▸ DOCUMENT TEXT:

══════════════════════════════

MARY, THE BRIDE OF GOD
PART 3: “BRIDE” OF THE PRIEST
Though this series of articles focuses on Mary as Bride of God, we should also examine a related phenomenon: some monks and priests in past centuries saw Mary as their own heavenly “Bride” or “Wife”!
This view of Our Lady seems to have originated in the courtly love songs of twelfth-century France. Originally sung in praise of an unattainable noblewoman, this poetic genre soon became “spiritualized”, with Mary, the Queen of Heaven, as the new object of love and praise. Mary’s “troubadors” would sing of her as the ideal “Lady” in the heavenly court, all-beautiful with no flaws, and thus the ideal lady love or spouse.
Despite the occasional excesses of this genre, its presentation of Mary as a heavenly love interest seems to have appealed to certain priests and monks, who may not have felt entirely comfortable with the idea of having Christ as their Bridegroom. Thus began the devotion to Mary as Bride/Wife of priests, and the accompanying practice of “mystical marriage” to the Virgin. This provided some male mystics with their own equivalent to mystical marriage to Christ, common among their female counterparts. While Saint Gertrude the Great and other medieval nuns engaged in Theogamy (marriage to God), many of their male contemporaries sought what we might call “Mariogamy”, or mystical espousal to Our Lady.
Saint Robert of Molesmes, founder of the Cistercian order, is said to have entered into such a mystical marriage with Our Lady. A painting in San Bernardo alle Terme in Rome depicts an apparition of the Madonna and Child to St. Robert, in which Mary places a wedding ring on the saint’s finger1. Saint Edmund Rich, the Archbishop of Canterbury (1170-1240), took a vow of perpetual virginity before a statue of Our Lady and placed on the statue’s finger a golden ring with the words Ave Maria engraved on it 2.
Legends about men who plighted their troth to the Virgin abounded during the High Middle Ages. But as the centuries passed, the practice of Mariogamy gradually faded. By the Late Middle Ages, few engaged in this devotion. One noteable exception is Blessed Alain de la Roche (1428?-1475), promoter of the Rosary and founder of medieval Rosary Confraternities. Like male Marian devotees of the past, Alain wore a ring on his finger to symbolize his “marriage” to Mary 3.

══════════════════════════════

▸ INPUT DATA:
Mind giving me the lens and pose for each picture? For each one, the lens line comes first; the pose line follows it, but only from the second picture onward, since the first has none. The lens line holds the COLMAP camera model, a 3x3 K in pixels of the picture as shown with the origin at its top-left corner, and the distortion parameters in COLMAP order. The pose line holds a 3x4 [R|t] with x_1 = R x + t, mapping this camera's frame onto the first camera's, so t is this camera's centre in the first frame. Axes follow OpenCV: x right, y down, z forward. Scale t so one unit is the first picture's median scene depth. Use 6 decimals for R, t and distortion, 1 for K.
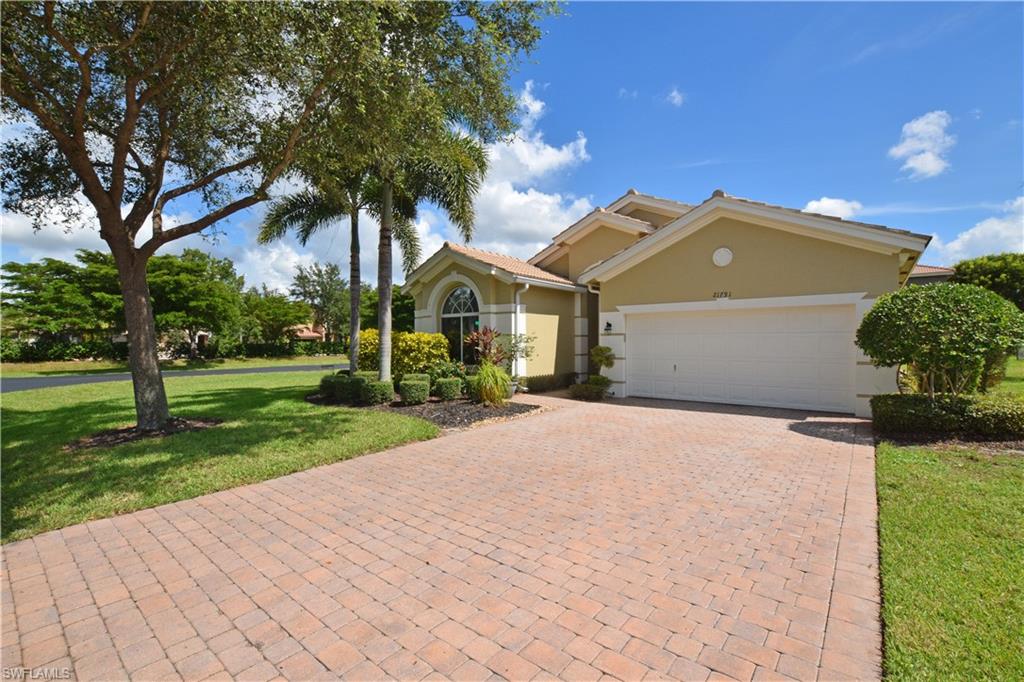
lens RADIAL K [[454.0, 0, 512.0], [0, 454.0, 341.0], [0, 0, 1]] dist [-0.025836, 0.000549]
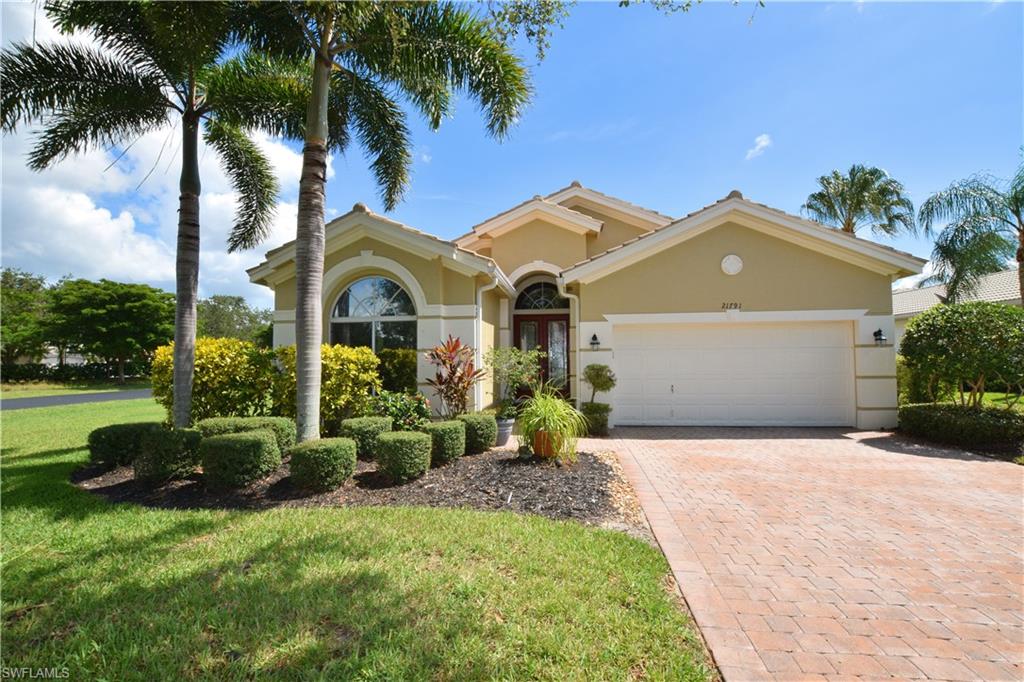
lens RADIAL K [[454.0, 0, 512.0], [0, 454.0, 341.0], [0, 0, 1]] dist [-0.025836, 0.000549]
pose [[0.846368, 0.017042, 0.532325, -0.317488], [0.006748, 0.999065, -0.042712, 0.002981], [-0.532555, 0.039742, 0.845462, 0.381395]]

══════════════════════════════

▸ TASK A: Reproduce the entries word for word, leaving out the pictures.
▸ TASK B: Write the next part of the article on Mary as the heavenly bride of priests and monks, picking up after its final sentence.

▸ ANSWER SPACE A:
Mind giving me the lens and pose for each picture? For each one, the lens line comes first; the pose line follows it, but only from the second picture onward, since the first has none. The lens line holds the COLMAP camera model, a 3x3 K in pixels of the picture as shown with the origin at its top-left corner, and the distortion parameters in COLMAP order. The pose line holds a 3x4 [R|t] with x_1 = R x + t, mapping this camera's frame onto the first camera's, so t is this camera's centre in the first frame. Axes follow OpenCV: x right, y down, z forward. Scale t so one unit is the first picture's median scene depth. Use 6 decimals for R, t and distortion, 1 for K.
lens RADIAL K [[454.0, 0, 512.0], [0, 454.0, 341.0], [0, 0, 1]] dist [-0.025836, 0.000549]
lens RADIAL K [[454.0, 0, 512.0], [0, 454.0, 341.0], [0, 0, 1]] dist [-0.025836, 0.000549]
pose [[0.846368, 0.017042, 0.532325, -0.317488], [0.006748, 0.999065, -0.042712, 0.002981], [-0.532555, 0.039742, 0.845462, 0.381395]]

▸ ANSWER SPACE B:
But Mariogamy enjoyed a small comeback in seventeenth century France. Saint John Eudes (1601-1680) had great devotion to Our Lady, whom he considered the spouse of priests 4. On 28 April 1668, he wrote a “Contract of Holy Marriage with the Most Blessed Virgin Mary, the Mother of God”, and from then on wore a ring to signify this marriage 5. The contract opens with the following words:
O admirable and most loveable Mary, Mother of God, only Daughter of the eternal Father, Mother of the Son of God, Spouse of the Holy Spirit, Queen of heaven and earth, it is no wonder that thou art willing to be the spouse of the least of all men and greatest of all sinners, who had the boldness to choose thee from his tenderest years to be his most unparalleled spouse, and to consecrate his body, heart and soul wholly to thee. The truth is that thou dost wish to imitate the infinite goodness of thy Son Jesus who is willing to be the spouse of a sinful and wretched soul. May all the angels, saints, creatures and the Creator Himself praise and bless thee eternally for it, and atone for all my countless acts of ingratitude and infidelity toward thee. 6
I imagine some readers may have a problem with the idea of a consecrated celibate “marrying” Mary, even in a mystical sense. But it held real appeal for some priests and monks in the past, and perhaps for some present ones (Though I have never heard of any modern priests “marrying” Mary, it would not surprise me if some did). It is more commonly said that priests and bishops are “married to the Church”, for each priest is an alter Christus, “another Christ”. He mystically represents Jesus the Bridegroom to His Church/Bride on earth. So a priest, in some mysterious manner, participates in Christ’s espousal to Mother Church.
Now, as stated above, Mary is the Image and Model of the Church; she is Ecclesia’s loving Heart and pre-eminent member. In some ways she even “quasi-personifies” Holy Mother Church. So perhaps “Mariogamy” is some type of symbolic, ritual expression of the alter Christus’ “nuptial” relationship with the New Eve. In this ritual, the Blessed Virgin Mary represents Mother Ecclesia, much as she does in Apocalypse/Revelation chapter 12. Perhaps some may find “Mariogamy” easier to understand in these terms.
3/2002 Page Update:
A reader emailed me with the following question: “Is it conceivable that a married man could be espoused to Mary in the same sense that his wife is espoused to Christ as her Bridegroom?”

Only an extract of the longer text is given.